■ ЗАДАНИЯ
a: Чем, согласно фрагменту об откровении, держатся ответы разума?
b: Дословно перепишите из фрагмента об откровении отрывок, начиная со слов "В ответы разума" и продолжая до слов "претензии все сказать).".
c: Кратко перескажите абзац фрагмента об откровении, начинающийся словами «Не могли понять следующего», сохранив его основные утверждения.

■ ТЕКСТ
============================================================
Теперь мне следует сдвинуть вопрос. Сообщение некоего “присутствия” предполагает не какие-то формальные связи между теми, кто сообщается, но некие всеобщие условия, которые могут быть историческими, временными, но вести должны к чему-то одному. Не могу об этом не сказать, ибо мною движет забота достичь самого главного. Рана была нанесена раньше, теперь же я стал ее бередить.
На краю знания всегда недостает того, что давалось одним откровением:
произвольного ответа, который гласит: “Теперь ты знаешь то, что должен знать, не знаешь же ты того, чего тебе не нужно знать: достаточно, что другой это знает, а ты будешь зависеть от него, можешь объединиться с ним”
Без этого ответа человек лишен средств быть всем, он – блуждающий безумец, безвыходный вопрос.
Когда откровение было поставлено под сомнение, упустили из виду то обстоятельство, что, поскольку никто никогда с нами не говорил, никто никогда не будет больше говорить с нами: отныне мы в одиночестве, солнце закатилось навсегда.
В ответы разума поверили, даже не заметив, что они держатся единственно тем, что выдают себя за божественный авторитет, подражая откровению (в глупой претензии все сказать).
Не могли понять следующего: только откровение позволяет человеку быть всем, но не разум; однако “быть всем” вошло в привычку, вот откуда тщетное усилие разума отвечать так, как это делал Бог, приносить удовлетворение. Теперь, когда жребий брошен, когда партия тысячу раз проиграна, человек на самом деле один – и не может ничего сказать (если только он не действует: не решает)
============================================================
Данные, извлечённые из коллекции
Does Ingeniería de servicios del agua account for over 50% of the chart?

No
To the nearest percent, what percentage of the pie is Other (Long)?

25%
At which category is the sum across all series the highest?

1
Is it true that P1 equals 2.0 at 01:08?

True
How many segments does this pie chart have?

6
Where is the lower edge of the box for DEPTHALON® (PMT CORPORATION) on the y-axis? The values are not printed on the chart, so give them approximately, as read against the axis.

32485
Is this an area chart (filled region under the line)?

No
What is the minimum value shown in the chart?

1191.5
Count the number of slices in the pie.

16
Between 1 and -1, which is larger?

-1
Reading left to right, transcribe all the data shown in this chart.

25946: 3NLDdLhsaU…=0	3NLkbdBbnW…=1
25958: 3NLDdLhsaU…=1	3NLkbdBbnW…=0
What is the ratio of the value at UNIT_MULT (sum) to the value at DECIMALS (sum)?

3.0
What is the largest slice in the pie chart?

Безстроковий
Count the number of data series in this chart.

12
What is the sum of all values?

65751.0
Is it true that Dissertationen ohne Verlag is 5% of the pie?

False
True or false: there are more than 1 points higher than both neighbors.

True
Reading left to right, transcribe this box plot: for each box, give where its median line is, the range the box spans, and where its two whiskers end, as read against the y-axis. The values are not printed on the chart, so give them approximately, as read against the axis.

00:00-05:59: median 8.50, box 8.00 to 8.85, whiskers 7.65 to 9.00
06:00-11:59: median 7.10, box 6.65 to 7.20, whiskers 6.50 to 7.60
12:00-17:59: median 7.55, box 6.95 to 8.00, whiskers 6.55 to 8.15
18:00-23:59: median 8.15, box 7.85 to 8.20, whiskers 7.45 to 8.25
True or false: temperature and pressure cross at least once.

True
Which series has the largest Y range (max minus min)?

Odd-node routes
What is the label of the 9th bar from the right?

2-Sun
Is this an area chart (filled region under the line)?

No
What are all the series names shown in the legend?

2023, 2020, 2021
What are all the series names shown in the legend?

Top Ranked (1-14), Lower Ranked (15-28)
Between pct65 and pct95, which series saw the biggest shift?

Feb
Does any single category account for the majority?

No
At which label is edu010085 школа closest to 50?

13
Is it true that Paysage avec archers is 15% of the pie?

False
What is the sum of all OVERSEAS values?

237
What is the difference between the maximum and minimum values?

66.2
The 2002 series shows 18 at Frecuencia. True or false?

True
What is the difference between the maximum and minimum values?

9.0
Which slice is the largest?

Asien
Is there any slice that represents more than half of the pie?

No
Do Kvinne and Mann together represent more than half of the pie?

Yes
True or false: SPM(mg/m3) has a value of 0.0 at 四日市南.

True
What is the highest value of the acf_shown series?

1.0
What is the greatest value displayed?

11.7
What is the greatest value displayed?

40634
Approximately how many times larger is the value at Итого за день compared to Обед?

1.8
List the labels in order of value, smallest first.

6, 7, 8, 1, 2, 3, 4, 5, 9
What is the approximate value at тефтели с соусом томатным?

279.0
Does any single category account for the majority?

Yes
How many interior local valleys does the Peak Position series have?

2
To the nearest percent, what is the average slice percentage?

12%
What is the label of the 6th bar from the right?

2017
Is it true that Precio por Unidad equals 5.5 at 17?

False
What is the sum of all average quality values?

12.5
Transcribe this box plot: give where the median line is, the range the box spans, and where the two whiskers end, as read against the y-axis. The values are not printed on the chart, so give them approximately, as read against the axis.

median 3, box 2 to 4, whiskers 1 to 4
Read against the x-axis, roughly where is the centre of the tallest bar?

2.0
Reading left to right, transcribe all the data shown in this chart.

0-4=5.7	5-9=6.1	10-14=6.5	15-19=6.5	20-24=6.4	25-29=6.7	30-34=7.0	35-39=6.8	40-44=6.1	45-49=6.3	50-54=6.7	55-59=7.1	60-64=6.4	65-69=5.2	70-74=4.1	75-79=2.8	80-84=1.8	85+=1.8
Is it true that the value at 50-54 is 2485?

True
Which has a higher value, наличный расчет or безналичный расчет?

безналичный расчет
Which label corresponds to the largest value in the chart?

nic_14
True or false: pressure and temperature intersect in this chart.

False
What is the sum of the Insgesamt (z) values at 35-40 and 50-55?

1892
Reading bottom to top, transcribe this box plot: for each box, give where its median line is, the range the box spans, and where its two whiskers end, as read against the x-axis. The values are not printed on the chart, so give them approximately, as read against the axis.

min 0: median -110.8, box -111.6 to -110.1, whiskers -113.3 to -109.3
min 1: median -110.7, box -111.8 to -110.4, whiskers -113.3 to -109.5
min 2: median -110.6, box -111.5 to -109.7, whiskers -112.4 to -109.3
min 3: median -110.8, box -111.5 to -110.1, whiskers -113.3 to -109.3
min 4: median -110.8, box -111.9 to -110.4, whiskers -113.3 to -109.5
============================================================
■ ОТВЕТЫ
a: Тем, что выдают себя за божественный авторитет, подражая откровению.

b:
В ответы разума поверили, даже не заметив, что они держатся единственно тем, что выдают себя за божественный авторитет, подражая откровению (в глупой претензии все сказать).

c: Не поняли, что «быть всем» человеку позволяет только откровение, а не разум. Однако это стремление вошло в привычку, и разум тщетно пытается отвечать так, как отвечал Бог, и приносить удовлетворение. Теперь, когда жребий брошен и партия тысячу раз проиграна, человек действительно один и ничего не может сказать, если только он не действует, то есть не решает.